Any reasonable estimate of the universe's minimum pirate density, combined with the relative dimensions of space, pirates, stars, and planets (the latter two are really rather small compared to the universe we know), leads one to conclude that it is at least 99% comprised of pirates. This may explain their suicidal behaviour - what does it matter if the hive loses a thousand drones to bring you down when there are untold trillions packing every corner of the void?
In the middle of the twentieth century, there came a point where it was generally accepted that the universe was expanding, but the Big Bang was only one of two theories explaining this state of affairs. The other was the "steady state" theory, which suggested that as the universe expanded, hydrogen atoms spontaneously popped into being and gradually ran into each other until they had enough friends to make a star, which would fill in the gap left by some existing stars moving away from each other.
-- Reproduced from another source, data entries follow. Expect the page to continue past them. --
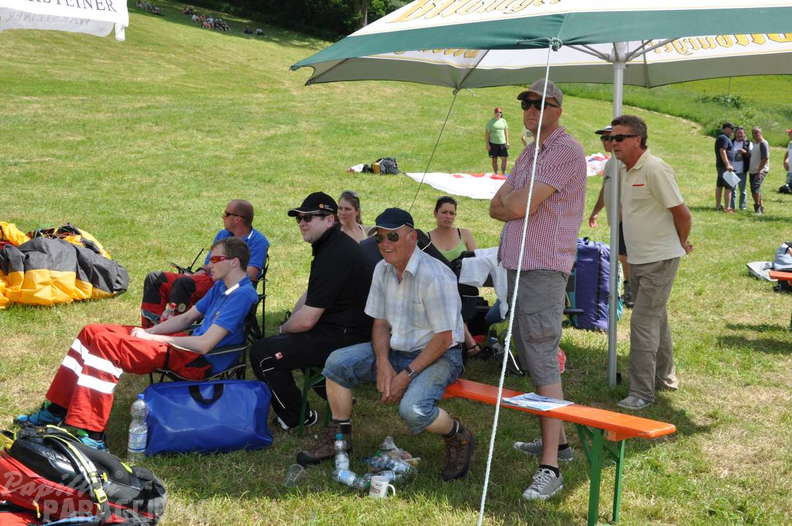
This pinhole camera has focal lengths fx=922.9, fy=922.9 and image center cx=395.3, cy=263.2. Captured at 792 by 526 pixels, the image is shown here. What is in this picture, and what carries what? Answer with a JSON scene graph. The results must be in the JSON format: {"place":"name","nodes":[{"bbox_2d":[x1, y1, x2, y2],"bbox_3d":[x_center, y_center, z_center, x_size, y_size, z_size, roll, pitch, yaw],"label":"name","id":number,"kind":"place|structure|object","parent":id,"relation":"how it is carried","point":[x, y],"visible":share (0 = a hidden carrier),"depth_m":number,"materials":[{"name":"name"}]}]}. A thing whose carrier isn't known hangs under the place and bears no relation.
{"place":"outdoors","nodes":[
{"label":"outdoors","id":0,"kind":"place"},
{"bbox_2d":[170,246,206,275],"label":"walkie-talkie","id":1,"kind":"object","parent":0,"point":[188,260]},
{"bbox_2d":[0,0,791,525],"label":"lawn","id":2,"kind":"structure","parent":0,"point":[600,367],"materials":[{"name":"green"}]},
{"bbox_2d":[0,221,127,308],"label":"paraglider","id":3,"kind":"object","parent":2,"relation":"on","point":[70,276],"visible":0.96,"depth_m":8.15,"materials":[{"name":"yellow fabric"}]},
{"bbox_2d":[0,0,129,38],"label":"white canopy","id":4,"kind":"object","parent":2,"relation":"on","point":[31,11],"visible":0.98,"depth_m":6.95,"materials":[{"name":"white fabric"}]},
{"bbox_2d":[0,425,166,525],"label":"red backpack","id":5,"kind":"object","parent":2,"relation":"on","point":[87,460],"visible":0.99,"depth_m":3.75,"materials":[{"name":"fabric"}]},
{"bbox_2d":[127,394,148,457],"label":"water bottle","id":6,"kind":"object","parent":2,"relation":"on","point":[137,448],"visible":0.99,"depth_m":4.49,"materials":[{"name":"clear plastic"}]},
{"bbox_2d":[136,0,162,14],"label":"group of people","id":7,"kind":"object","parent":2,"relation":"on","point":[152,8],"visible":0.69},
{"bbox_2d":[155,294,255,382],"bbox_3d":[-1.160,0.583,5.582,0.579,0.748,0.600,4,8,21],"label":"folding chair","id":8,"kind":"object","parent":2,"relation":"on","point":[236,367],"visible":0.28,"depth_m":5.48,"materials":[{"name":"black metal"}]},
{"bbox_2d":[17,238,259,450],"bbox_3d":[-1.370,0.409,5.126,0.883,1.095,1.048,5,9,29],"label":"man","id":9,"kind":"object","parent":8,"relation":"on","point":[214,335],"visible":0.9,"depth_m":5.01},
{"bbox_2d":[142,378,273,454],"bbox_3d":[-1.033,0.810,5.027,0.743,0.360,0.447,-1,8,-13],"label":"blue bag","id":10,"kind":"object","parent":2,"relation":"on","point":[225,394],"visible":0.99,"depth_m":4.88,"materials":[{"name":"blue plastic"}]},
{"bbox_2d":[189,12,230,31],"label":"group of people","id":11,"kind":"object","parent":2,"relation":"on","point":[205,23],"visible":0.7},
{"bbox_2d":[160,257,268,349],"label":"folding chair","id":12,"kind":"object","parent":2,"relation":"on","point":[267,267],"visible":0.25,"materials":[{"name":"black"}]},
{"bbox_2d":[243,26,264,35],"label":"person","id":13,"kind":"object","parent":2,"relation":"on","point":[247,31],"visible":0.81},
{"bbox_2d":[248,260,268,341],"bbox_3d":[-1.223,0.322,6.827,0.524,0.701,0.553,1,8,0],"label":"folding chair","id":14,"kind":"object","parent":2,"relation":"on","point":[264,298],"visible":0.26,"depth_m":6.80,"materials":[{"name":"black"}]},
{"bbox_2d":[141,200,267,330],"bbox_3d":[-1.360,0.086,6.698,0.725,1.084,0.908,4,8,22],"label":"man","id":15,"kind":"object","parent":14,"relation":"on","point":[236,209],"visible":0.59,"depth_m":6.54},
{"bbox_2d":[160,301,176,321],"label":"water bottle","id":16,"kind":"object","parent":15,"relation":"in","point":[166,313],"visible":0.39,"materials":[{"name":"plastic"}]},
{"bbox_2d":[284,463,306,486],"bbox_3d":[-0.463,0.974,4.228,0.099,0.098,0.111,2,8,10],"label":"plastic cup","id":17,"kind":"object","parent":2,"relation":"on","point":[293,471],"visible":0.95,"depth_m":4.22,"materials":[{"name":"clear plastic"}]},
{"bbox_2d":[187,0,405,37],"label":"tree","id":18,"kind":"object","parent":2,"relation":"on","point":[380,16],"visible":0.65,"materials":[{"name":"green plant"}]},
{"bbox_2d":[298,363,328,430],"bbox_3d":[-0.190,0.784,5.790,0.488,0.438,0.936,5,9,29],"label":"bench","id":19,"kind":"object","parent":2,"relation":"on","point":[307,373],"visible":0.19,"depth_m":5.55,"materials":[{"name":"green"}]},
{"bbox_2d":[249,190,373,429],"bbox_3d":[-0.473,0.253,5.429,0.668,1.340,0.809,5,9,29],"label":"man","id":20,"kind":"object","parent":19,"relation":"on","point":[327,238],"visible":0.94,"depth_m":5.23},
{"bbox_2d":[334,433,349,473],"bbox_3d":[-0.256,0.901,4.340,0.073,0.208,0.082,1,8,0],"label":"water bottle","id":21,"kind":"object","parent":2,"relation":"on","point":[341,460],"visible":0.9,"depth_m":4.32,"materials":[{"name":"clear plastic"}]},
{"bbox_2d":[333,468,367,488],"bbox_3d":[-0.205,1.008,4.314,0.206,0.095,0.071,3,8,16],"label":"water bottle","id":22,"kind":"object","parent":2,"relation":"on","point":[352,479],"visible":0.92,"depth_m":4.30,"materials":[{"name":"clear plastic"}]},
{"bbox_2d":[336,190,368,242],"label":"woman","id":23,"kind":"object","parent":2,"relation":"on","point":[349,212],"visible":0.41,"depth_m":7.62},
{"bbox_2d":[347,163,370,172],"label":"white bag","id":24,"kind":"object","parent":2,"relation":"on","point":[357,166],"visible":0.75,"depth_m":19.38,"materials":[{"name":"white fabric"}]},
{"bbox_2d":[369,475,396,497],"bbox_3d":[-0.062,1.021,4.184,0.142,0.092,0.099,1,8,0],"label":"mug","id":25,"kind":"object","parent":2,"relation":"on","point":[382,483],"visible":0.96,"depth_m":4.16,"materials":[{"name":"white ceramic"}]},
{"bbox_2d":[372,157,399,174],"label":"backpack","id":26,"kind":"object","parent":2,"relation":"on","point":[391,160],"visible":0.91,"depth_m":19.63,"materials":[{"name":"black fabric"}]},
{"bbox_2d":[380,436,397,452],"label":"plastic bottle","id":27,"kind":"object","parent":2,"relation":"on","point":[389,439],"visible":0.8,"depth_m":4.81,"materials":[{"name":"clear plastic"}]},
{"bbox_2d":[371,454,414,478],"bbox_3d":[-0.015,0.992,4.476,0.235,0.113,0.095,3,8,17],"label":"plastic bottle","id":28,"kind":"object","parent":2,"relation":"on","point":[394,465],"visible":0.86,"depth_m":4.46,"materials":[{"name":"clear plastic"}]},
{"bbox_2d":[427,195,476,264],"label":"woman","id":29,"kind":"object","parent":2,"relation":"on","point":[450,212],"visible":0.53,"depth_m":7.84},
{"bbox_2d":[458,248,509,316],"bbox_3d":[0.687,0.134,6.520,0.533,0.428,0.509,1,8,0],"label":"white cloth","id":30,"kind":"object","parent":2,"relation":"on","point":[476,279],"visible":0.61,"depth_m":6.39,"materials":[{"name":"white fabric"}]},
{"bbox_2d":[485,107,509,173],"bbox_3d":[2.219,-2.642,20.193,0.537,1.414,0.554,-1,8,-15],"label":"man","id":31,"kind":"object","parent":2,"relation":"on","point":[498,140],"visible":0.99,"depth_m":20.03},
{"bbox_2d":[405,151,609,198],"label":"paraglider","id":32,"kind":"object","parent":2,"relation":"on","point":[484,181],"visible":0.52,"depth_m":17.10,"materials":[{"name":"white fabric"}]},
{"bbox_2d":[489,75,586,503],"bbox_3d":[0.699,0.063,4.640,0.506,2.067,0.643,-2,8,-21],"label":"man","id":33,"kind":"object","parent":2,"relation":"on","point":[557,440],"visible":0.99,"depth_m":4.50},
{"bbox_2d":[291,0,791,387],"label":"patio umbrella","id":34,"kind":"object","parent":2,"relation":"on","point":[692,34],"visible":0.95,"depth_m":4.90,"materials":[{"name":"fabric"}]},
{"bbox_2d":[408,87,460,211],"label":"rope","id":35,"kind":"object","parent":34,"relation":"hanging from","point":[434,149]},
{"bbox_2d":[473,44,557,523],"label":"rope","id":36,"kind":"object","parent":34,"relation":"hanging from","point":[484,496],"visible":0.98,"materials":[{"name":"white"}]},
{"bbox_2d":[443,377,677,525],"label":"orange bench","id":37,"kind":"object","parent":2,"relation":"on","point":[654,422],"visible":0.63,"depth_m":4.21,"materials":[{"name":"orange wood"}]},
{"bbox_2d":[301,205,475,481],"bbox_3d":[0.003,0.366,4.629,0.839,1.250,0.620,7,10,38],"label":"man","id":38,"kind":"object","parent":37,"relation":"on","point":[422,275],"visible":0.99,"depth_m":4.52},
{"bbox_2d":[502,392,571,410],"bbox_3d":[0.652,0.638,4.276,0.250,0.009,0.253,-6,11,-42],"label":"paper","id":39,"kind":"object","parent":37,"relation":"on","point":[530,396],"visible":0.96,"depth_m":4.27,"materials":[{"name":"white paper"}]},
{"bbox_2d":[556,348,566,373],"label":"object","id":40,"kind":"object","parent":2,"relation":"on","point":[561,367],"visible":0.24,"depth_m":6.42,"materials":[{"name":"plastic"}]},
{"bbox_2d":[572,238,613,331],"bbox_3d":[1.729,0.182,8.292,0.454,0.829,0.514,1,8,0],"label":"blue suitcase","id":41,"kind":"object","parent":2,"relation":"on","point":[594,249],"visible":0.74,"depth_m":8.09,"materials":[{"name":"blue fabric"}]},
{"bbox_2d":[591,125,630,314],"bbox_3d":[2.064,-0.417,8.278,0.589,1.768,0.700,-1,8,-15],"label":"man","id":42,"kind":"object","parent":2,"relation":"on","point":[605,144],"visible":0.29,"depth_m":8.21},
{"bbox_2d":[608,115,691,408],"bbox_3d":[1.592,-0.015,5.803,0.491,1.760,0.738,-1,8,-13],"label":"man","id":43,"kind":"object","parent":2,"relation":"on","point":[648,174],"visible":0.98,"depth_m":5.66},
{"bbox_2d":[714,120,735,211],"bbox_3d":[6.018,-1.732,16.854,0.518,1.655,0.651,1,8,0],"label":"man","id":44,"kind":"object","parent":2,"relation":"on","point":[723,143],"visible":0.91,"depth_m":16.71},
{"bbox_2d":[723,170,740,187],"bbox_3d":[5.989,-1.503,16.476,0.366,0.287,0.383,-1,8,-11],"label":"paper","id":45,"kind":"object","parent":44,"relation":"in","point":[726,174],"visible":0.86,"depth_m":16.39,"materials":[{"name":"white paper"}]},
{"bbox_2d":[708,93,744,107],"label":"shrub","id":46,"kind":"object","parent":2,"relation":"on","point":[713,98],"visible":0.68,"depth_m":39.42,"materials":[{"name":"green plant"}]},
{"bbox_2d":[729,125,749,211],"bbox_3d":[6.515,-1.771,17.556,0.512,1.589,0.570,1,8,0],"label":"person","id":47,"kind":"object","parent":2,"relation":"on","point":[741,134],"visible":0.67,"depth_m":17.44},
{"bbox_2d":[746,126,769,212],"bbox_3d":[7.127,-1.818,18.194,0.444,1.669,0.688,1,8,0],"label":"man","id":48,"kind":"object","parent":2,"relation":"on","point":[757,152],"visible":0.97,"depth_m":18.04},
{"bbox_2d":[746,260,775,280],"bbox_3d":[4.233,0.064,10.405,0.537,0.215,0.524,1,8,0],"label":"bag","id":49,"kind":"object","parent":2,"relation":"on","point":[758,264],"visible":0.71,"depth_m":10.35,"materials":[{"name":"white"}]},
{"bbox_2d":[768,271,791,328],"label":"orange bench","id":50,"kind":"object","parent":2,"relation":"on","point":[774,273],"visible":0.98,"depth_m":8.19,"materials":[{"name":"wood"}]},
{"bbox_2d":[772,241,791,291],"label":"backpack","id":51,"kind":"object","parent":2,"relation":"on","point":[777,261],"visible":0.86,"depth_m":9.94,"materials":[{"name":"fabric"}]},
{"bbox_2d":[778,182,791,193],"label":"bag","id":52,"kind":"object","parent":2,"relation":"on","point":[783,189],"visible":0.98,"depth_m":21.41,"materials":[{"name":"black plastic"}]},
{"bbox_2d":[782,128,791,192],"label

Of course the steady state theory is no longer taken seriously, but there is no particular reason why Braben and Bell, in 1984, couldn't decide that the fictional universe of their game followed this cosmology. Clearly they needed an explanation for the endless supply of pirates, and decided simply that pirates were entirely made of hydrogen, this being how the Elite universe replenished its supply of suns. This is perhaps why in the later BBC Master version of Elite the stars are .001% further apart, although on the 320x256 screens of the era it cannot easily be seen.
This did, naturally, raise the question as to whether the innocent trade ships, police Vipers, and indeed the player themself were humans in steel hulls, or also made of the same gossamer hydrogen star-stuff. That question, I'm pleased to report, has now been answered; every ship in the Elite universe is a wisp of hydrogen, born from the interstellar gulf and someday to grace it as a new star.